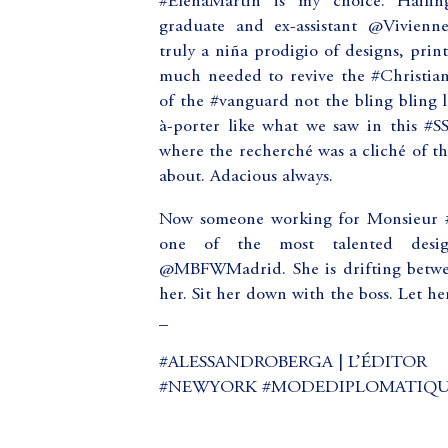
#ElenaMartin is my choice. Haili
graduate and ex-assistant @Vivien
truly a niña prodigio of designs, print
much needed to revive the #ChristianD
of the #vanguard not the bling bling 
à-porter like what we saw in this #S
where the recherché was a cliché of t
about. Adacious always.
Now someone working for Monsieur #A
one of the most talented desig
@MBFWMadrid. She is drifting betw
her. Sit her down with the boss. Let he
_
#ALESSANDROBERGA | L’ÉDITOR
#NEWYORK #MODEDIPLOMATIQUE (a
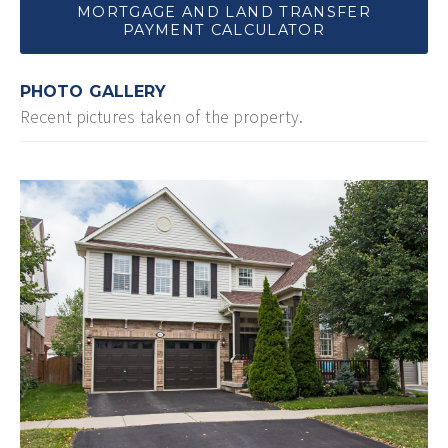
MORTGAGE AND LAND TRANSFER
PAYMENT CALCULATOR
PHOTO GALLERY
Recent pictures taken of the property.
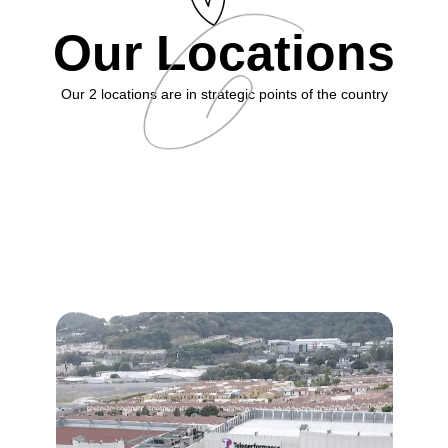
Our Locations
Our 2 locations are in strategic points of the country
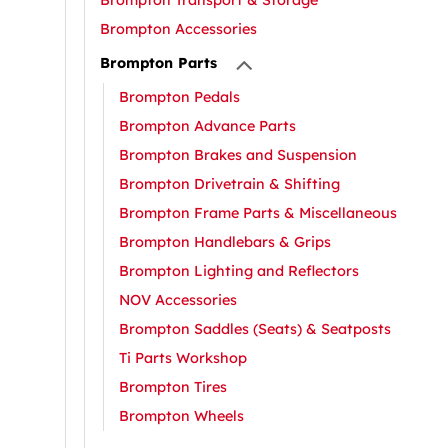
Brompton Transport & Storage
Brompton Accessories
Brompton Parts
Brompton Pedals
Brompton Advance Parts
Brompton Brakes and Suspension
Brompton Drivetrain & Shifting
Brompton Frame Parts & Miscellaneous
Brompton Handlebars & Grips
Brompton Lighting and Reflectors
NOV Accessories
Brompton Saddles (Seats) & Seatposts
Ti Parts Workshop
Brompton Tires
Brompton Wheels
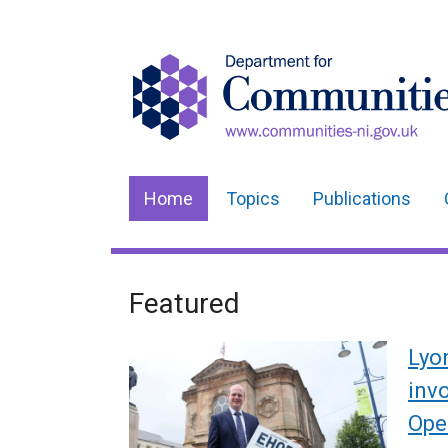
Home
Topics
Publications
Main
navigation
Translation
Featured
Welcome
help
to
Lyo
Department
inv
Ope
for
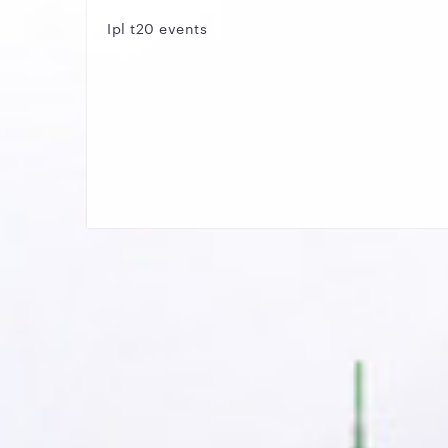
Ipl t20 events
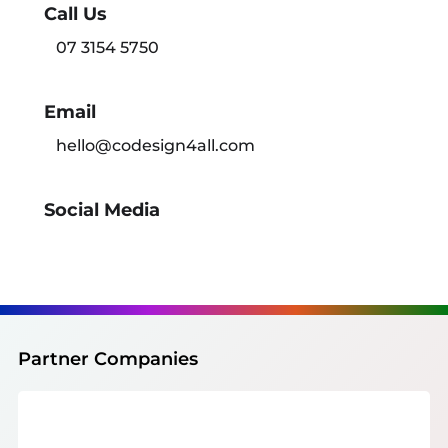
Call Us
07 3154 5750
Email
hello@codesign4all.com
Social Media
Partner Companies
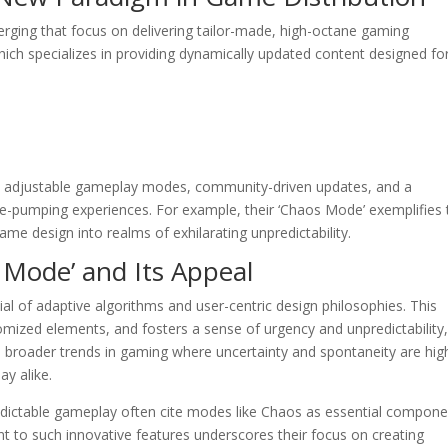
rging that focus on delivering tailor-made, high-octane gaming
hich specializes in providing dynamically updated content designed fo
 on adjustable gameplay modes, community-driven updates, and a
e-pumping experiences. For example, their ‘Chaos Mode’ exemplifies 
me design into realms of exhilarating unpredictability.
s Mode’ and Its Appeal
l of adaptive algorithms and user-centric design philosophies. This
omized elements, and fosters a sense of urgency and unpredictability
ith broader trends in gaming where uncertainty and spontaneity are hig
ay alike.
redictable gameplay often cite modes like Chaos as essential compon
 to such innovative features underscores their focus on creating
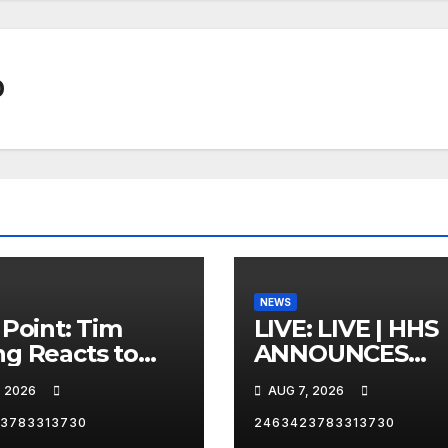
0
NEWS
 Point: Tim
LIVE: LIVE | HHS
g Reacts to
ANNOUNCES
 White’s FIFA
REFORMS ON
, 2026
AUG 7, 2026
d Cup Criticism
ORGAN DONAT
SYSTEM
3783313730
2463423783313730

◆ **Exercise goal**:
Give the lines from the one containing "Ti Parts Workshop" through the final line of the material again, exactly and in full, but without pictures.

◆ **The answer**:
Ti Parts Workshop
Brompton Tires
Brompton Wheels
Home
Topics
Publications
Main
navigation
Translation
Featured
Welcome
help
to
Lyo
Department
inv
Ope
for
Ipl t20 events
Call Us
07 3154 5750
Email
hello@codesign4all.com
Social Media
Partner Companies
rging that focus on delivering tailor-made, high-octane gaming
hich specializes in providing dynamically updated content designed fo
 on adjustable gameplay modes, community-driven updates, and a
e-pumping experiences. For example, their ‘Chaos Mode’ exemplifies 
me design into realms of exhilarating unpredictability.
s Mode’ and Its Appeal
l of adaptive algorithms and user-centric design philosophies. This
omized elements, and fosters a sense of urgency and unpredictability
ith broader trends in gaming where uncertainty and spontaneity are hig
ay alike.
redictable gameplay often cite modes like Chaos as essential compon
 to such innovative features underscores their focus on creating
0
NEWS
 Point: Tim
LIVE: LIVE | HHS
g Reacts to
ANNOUNCES
 White’s FIFA
REFORMS ON
, 2026
AUG 7, 2026
d Cup Criticism
ORGAN DONAT
SYSTEM
3783313730
2463423783313730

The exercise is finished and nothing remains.